Though we could have spent a week here, we opted to move along … a taste of this park was better than not visiting it at all. By late afternoon, we were in travel mode again. There was more to see and time was becoming limited. We camped the night in Matterhorn Campground just off the San Juan Skyway, not far from Telluride in the Umcompahgre National Forest. Being on National Forest land, David was allowed to gather and cut firewood … that new chainsaw really came in handy as he filled our woodbin full. We had a roaring good campfire (contained within the fire ring and well-attended) that evening.
It was cold when we rose in the morning …. 52F, which got us moving quickly. We discovered the Galloping Goose trail out of the campground which followed a forest service road and took a long morning walk through stands of aspens and Douglas fir. At 9,500’, the altitude was bothering us a bit and we definitely did not gallop along the trail. We were winded and hadn’t slept all that well. Time to move on.
Across the scenic, 10,222’ Lizard Head Pass, we made our way through this gorgeous part of the country. Words and pictures do not do it justice … what natural splendor. Bright red sandstone cliffs, mountains blanketed in deep greens (no fires or beetle kill here), thick, lush meadows, rivers and creeks all under a cerulean blue Colorado sky. The wildfires in other parts of the state and further west however, made for some hazy views.
Clumps of sage and yellow rabbitbrush lined the roads. The last of the summer’s wildflowers lingered, but were past their prime. We crossed into Arizona. Four Corners Monument was along our route and we thought we’d stop, just for old time’s sake. We’d been here years and years ago with the kids … everyone stretched out with one hand and one foot in each of the four contiguous states … Colorado, Utah, Arizona and New Mexico. When we last stopped, it was free. Somewhere along the line, it became a commercial Native American enterprise and the charge was now $5/pp. We gave it a pass.

______

Resume the road-trip account above, picking up after its final sentence.

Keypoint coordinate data
______

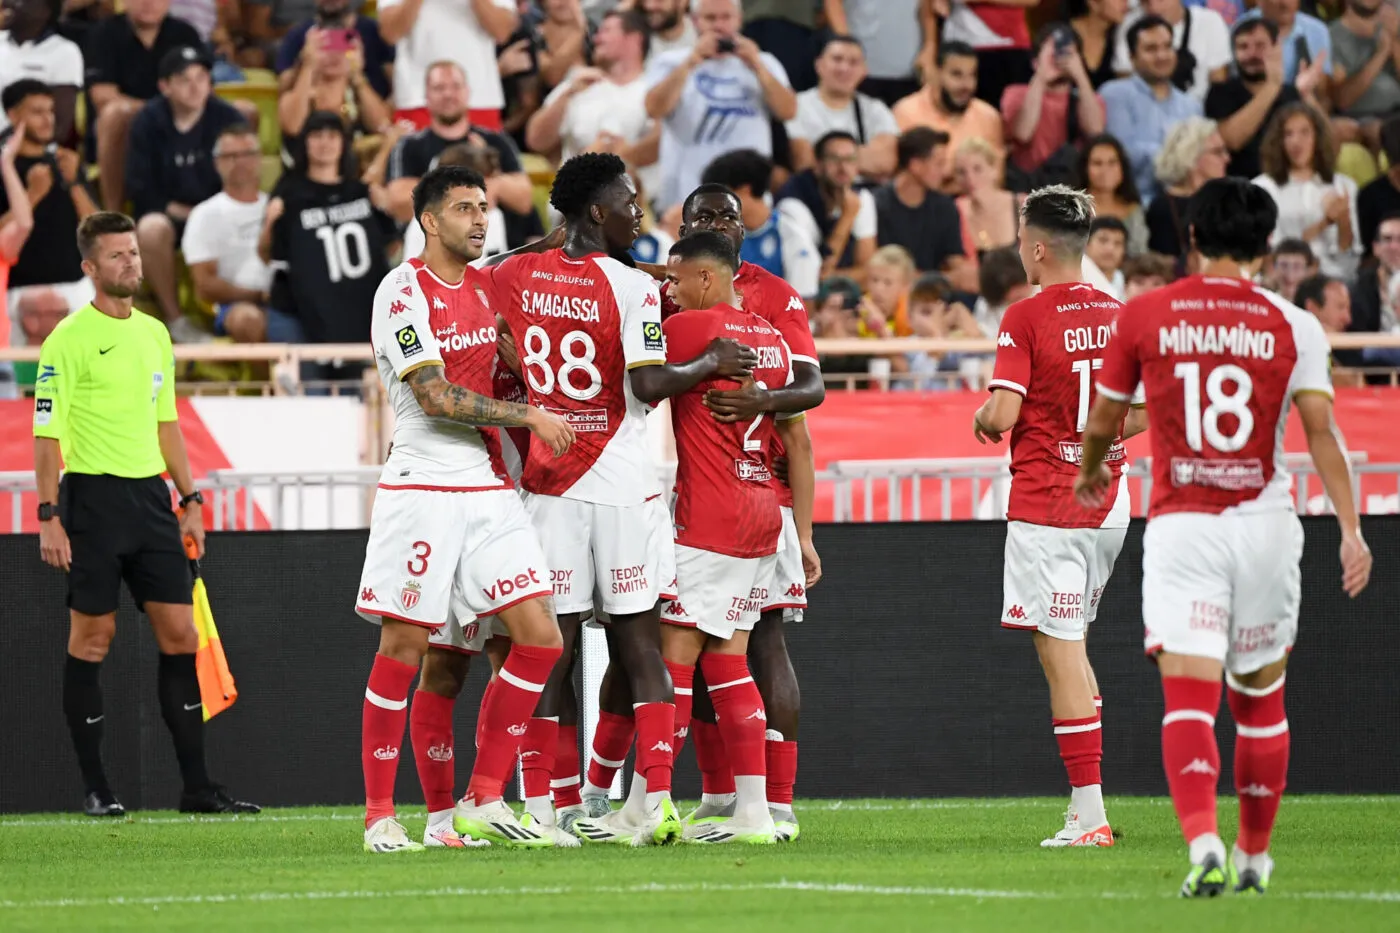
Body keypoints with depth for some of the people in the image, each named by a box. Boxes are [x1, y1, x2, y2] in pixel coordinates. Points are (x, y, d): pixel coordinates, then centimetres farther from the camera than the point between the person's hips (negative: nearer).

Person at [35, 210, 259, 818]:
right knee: (92, 639, -2)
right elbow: (46, 432, -9)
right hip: (92, 497, -6)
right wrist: (49, 517, -15)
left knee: (180, 636, 2)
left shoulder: (154, 334, 14)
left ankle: (196, 786, 5)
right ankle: (95, 787, 4)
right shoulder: (69, 338, -7)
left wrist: (190, 501, 16)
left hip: (150, 496, 6)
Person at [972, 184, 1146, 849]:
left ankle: (1089, 815, -8)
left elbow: (1002, 413, -18)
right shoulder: (1119, 316, 7)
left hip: (1045, 506, -7)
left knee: (1061, 654, -5)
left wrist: (982, 420, 4)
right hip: (1107, 499, 7)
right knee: (1070, 648, 18)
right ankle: (1085, 802, 14)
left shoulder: (1026, 319, -12)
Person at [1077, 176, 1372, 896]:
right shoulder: (1292, 325, 0)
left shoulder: (1143, 316, 2)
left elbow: (1103, 420, 12)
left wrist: (1091, 472, 33)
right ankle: (1254, 856, 25)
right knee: (1260, 699, 16)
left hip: (1179, 530, -1)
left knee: (1188, 695, -9)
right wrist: (1350, 529, -7)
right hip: (1264, 525, 1)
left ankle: (1203, 844, -30)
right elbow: (1322, 431, -7)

______

### Answer
There is incredible natural beauty along this route. I know I sound like a broken record, but the dazzling views never ceased to amaze us. Sandstone and limestone buttes, mesas, bluffs and sawtooth peaks. Awe-inspiring landscapes that nearly overwhelm you and whet your appetite for more.
We entered the Navajo National Monument to view the ancient cliff dwellings of the Ancient Puebloans. To our amazement and delight, camping in the Sunset View Campground was free. It was late afternoon and the campgrounds were nearly empty. Appropriate to the campground name, we perched our camp chairs on the rim of the western overlook, sipped our wine and watched a hazy, but beautiful sunset.
We were up early to walk the self-guided trails in the cool of the day. Sunrise at Betatakin Canyon was glorious. An enormous naturally-arched red sandstone amphitheater was once home to the cliff dwelling ancient Puebloan people c. 1200 AD and the cross-canyon views from the Sandal Trail were breathtaking.